» **Task 1**
Filter the entries and copy every line that contains the string "series", treating uppercase and lowercase letters as different.

» **Excerpted text**

☆ ☆ ☆ ☆

In 1960, I was a final-year apprentice at DeHavilland Propellors, Lostock, United Kingdom. My project with a colleague was to evaluate the nitriding process for the DeHavilland Aircraft Group. It was at that time that the subject of nitriding chose me.
No matter where I have been, in the United Kingdom, South Africa, and now the United States, the subject of nitriding has followed me. Yet each time that I have researched the subject, I have found very few resource materials available. Unlike carburizing, for example, the subject of nitriding has had very few reference books or “cook books” written on the subject. A few books include a chapter or two on nitriding, and some conference papers are available in proceedings volumes. Up to now, however, there has not been a practical “how to” or “why to” book available on the subject.
In 1991, Rodney Allwood of the ASM Education Department urged me to present a one-day class on nitriding and somehow got me to agree. Despite feeling that I did not know enough to pull it off, to my surprise I was able to put together the notes for that course. This was the foundation for a book on nitriding. Mrs. Veronica Flint of the ASM Reference Publications Department challenged me to write such a book and, with her tremendous patience and persistence, forced me to find the time to put pen to paper.

☆ ☆ ☆ ☆

» **Excerpted data**
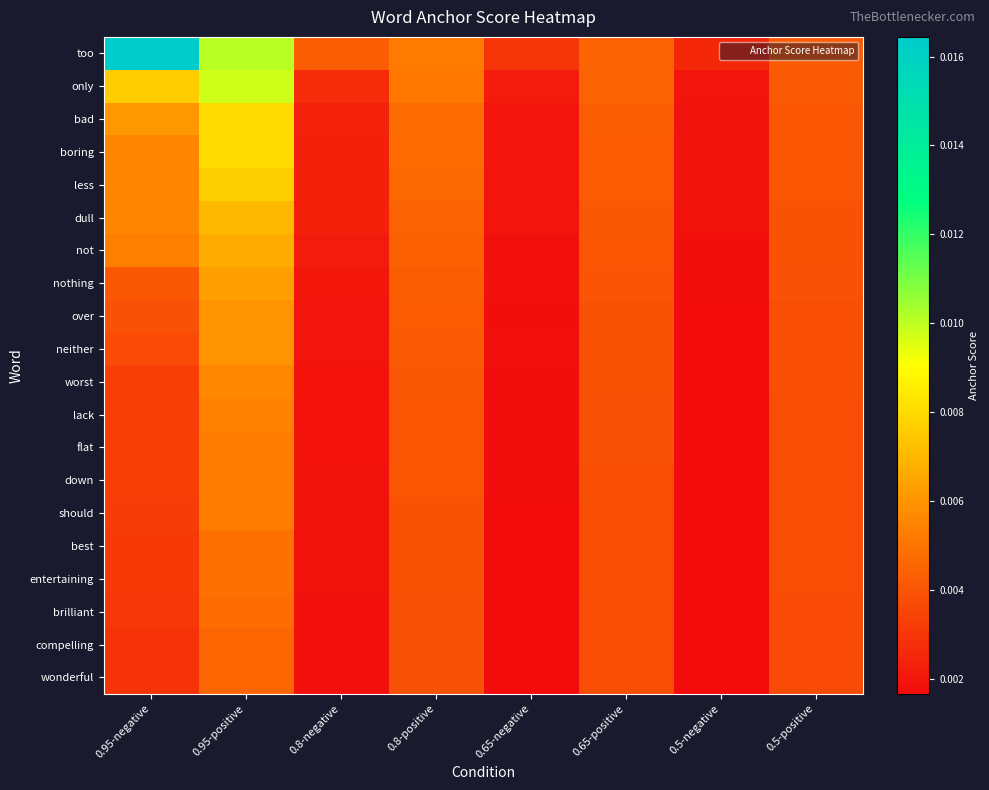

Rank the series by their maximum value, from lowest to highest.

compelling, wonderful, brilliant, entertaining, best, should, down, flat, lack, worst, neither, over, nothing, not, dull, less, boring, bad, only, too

☆ ☆ ☆ ☆

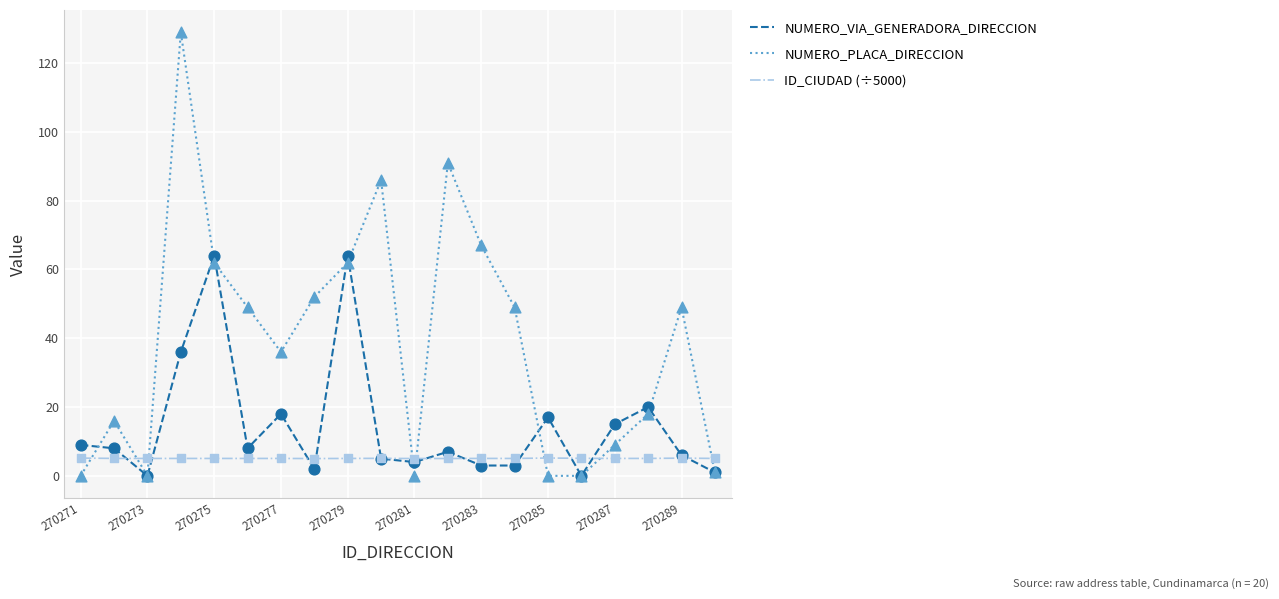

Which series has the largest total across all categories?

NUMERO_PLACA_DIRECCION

☆ ☆ ☆ ☆

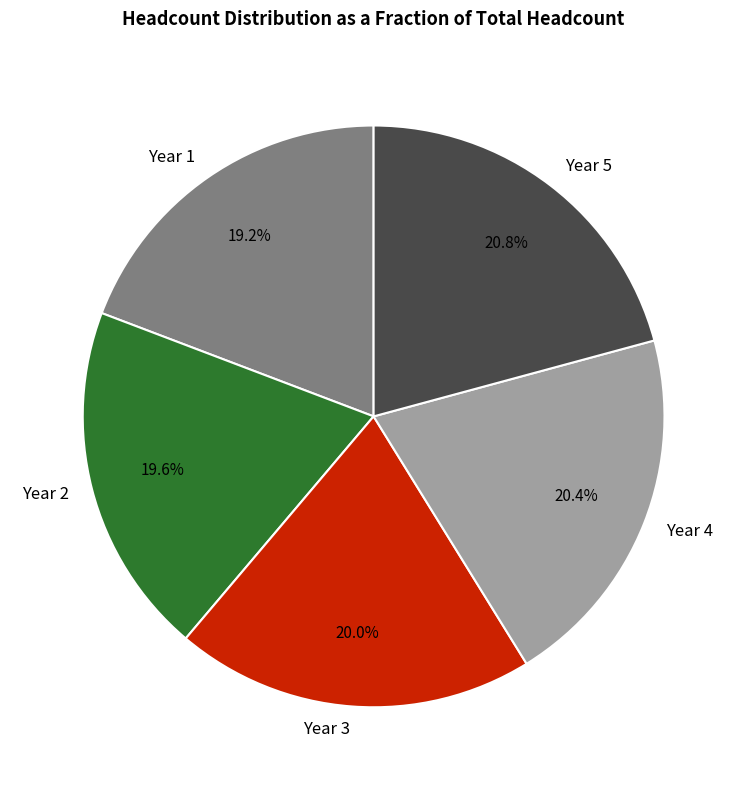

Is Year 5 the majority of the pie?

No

☆ ☆ ☆ ☆

» **Task 2**
List every country named in the passage on nitriding.

» **Your response 1**
Rank the series by their maximum value, from lowest to highest.
Which series has the largest total across all categories?

» **Your response 2**
United Kingdom, South Africa, United States